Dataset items
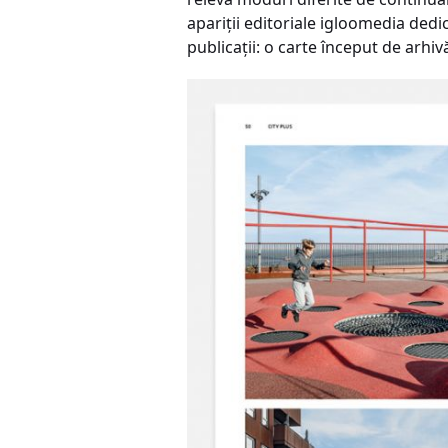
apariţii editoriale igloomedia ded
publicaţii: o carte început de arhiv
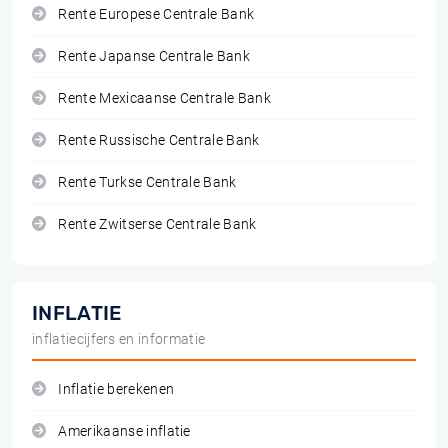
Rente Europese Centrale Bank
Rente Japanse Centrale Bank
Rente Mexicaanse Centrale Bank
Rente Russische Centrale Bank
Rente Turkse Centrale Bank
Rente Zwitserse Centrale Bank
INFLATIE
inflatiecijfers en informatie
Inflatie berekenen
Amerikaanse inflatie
* * *
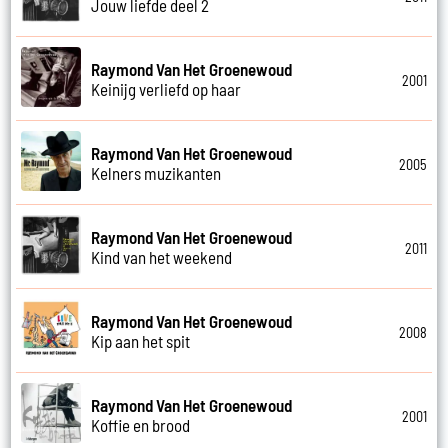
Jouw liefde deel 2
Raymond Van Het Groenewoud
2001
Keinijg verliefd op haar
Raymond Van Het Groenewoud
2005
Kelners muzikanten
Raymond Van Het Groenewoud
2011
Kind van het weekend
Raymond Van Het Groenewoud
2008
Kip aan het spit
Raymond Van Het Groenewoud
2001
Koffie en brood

### Problem to solve
When a line of the entries above contains the word "Rente", include it in a tally, then give that tally alone.

### Solved exercise
6